● Brief
If a line of the data below holds the word "bench", list it.
**********
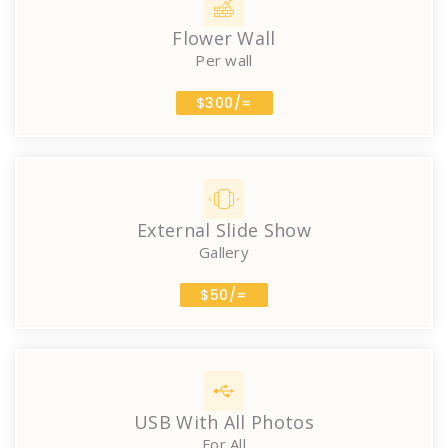
Flower Wall
Per wall
$300/=
External Slide Show
Gallery
$50/=
USB With All Photos
For All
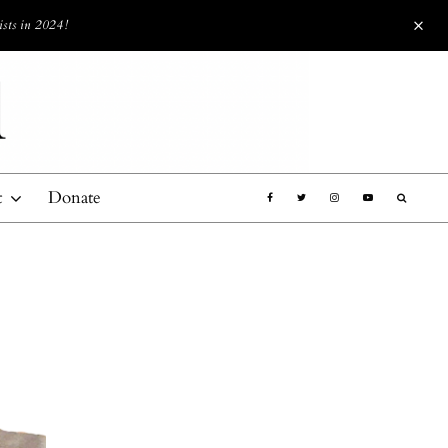
ists in 2024!
t
Donate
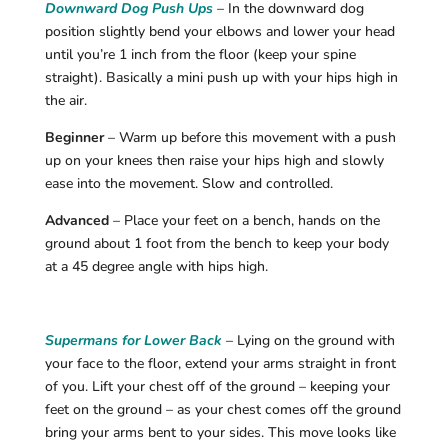
Downward Dog Push Ups
– In the downward dog
position slightly bend your elbows and lower your head
until you’re 1 inch from the floor (keep your spine
straight). Basically a mini push up with your hips high in
the air.
Beginner
– Warm up before this movement with a push
up on your knees then raise your hips high and slowly
ease into the movement. Slow and controlled.
Advanced
– Place your feet on a bench, hands on the
ground about 1 foot from the bench to keep your body
at a 45 degree angle with hips high.
Supermans for Lower Back
– Lying on the ground with
your face to the floor, extend your arms straight in front
of you. Lift your chest off of the ground – keeping your
feet on the ground – as your chest comes off the ground
bring your arms bent to your sides. This move looks like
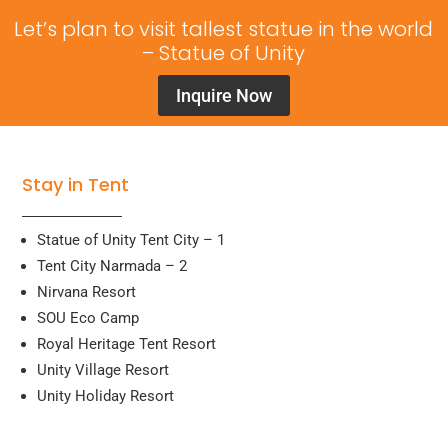
Let’s plan to visit tallest statue in the world
– Statue of Unity
Inquire Now
Stay in Tent
Statue of Unity Tent City – 1
Tent City Narmada – 2
Nirvana Resort
SOU Eco Camp
Royal Heritage Tent Resort
Unity Village Resort
Unity Holiday Resort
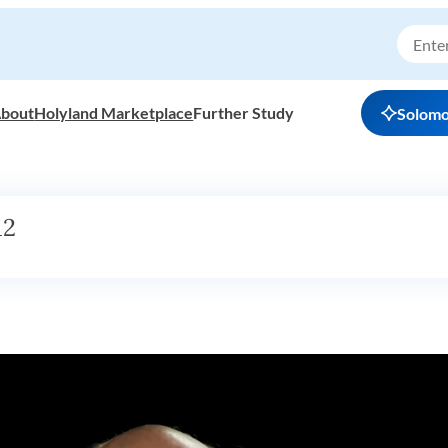
bout
Holyland Marketplace
Further Study
Solom
12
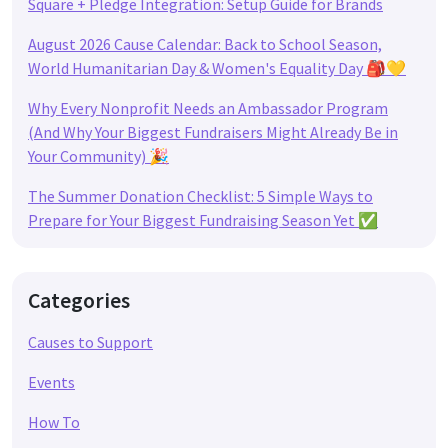
Square + Pledge Integration: Setup Guide for Brands
August 2026 Cause Calendar: Back to School Season,
World Humanitarian Day & Women's Equality Day 🎒💛
Why Every Nonprofit Needs an Ambassador Program
(And Why Your Biggest Fundraisers Might Already Be in
Your Community) 🎉
The Summer Donation Checklist: 5 Simple Ways to
Prepare for Your Biggest Fundraising Season Yet ✅
Categories
Causes to Support
Events
How To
**********
● Problem solution
– Place your feet on a bench, hands on the
ground about 1 foot from the bench to keep your body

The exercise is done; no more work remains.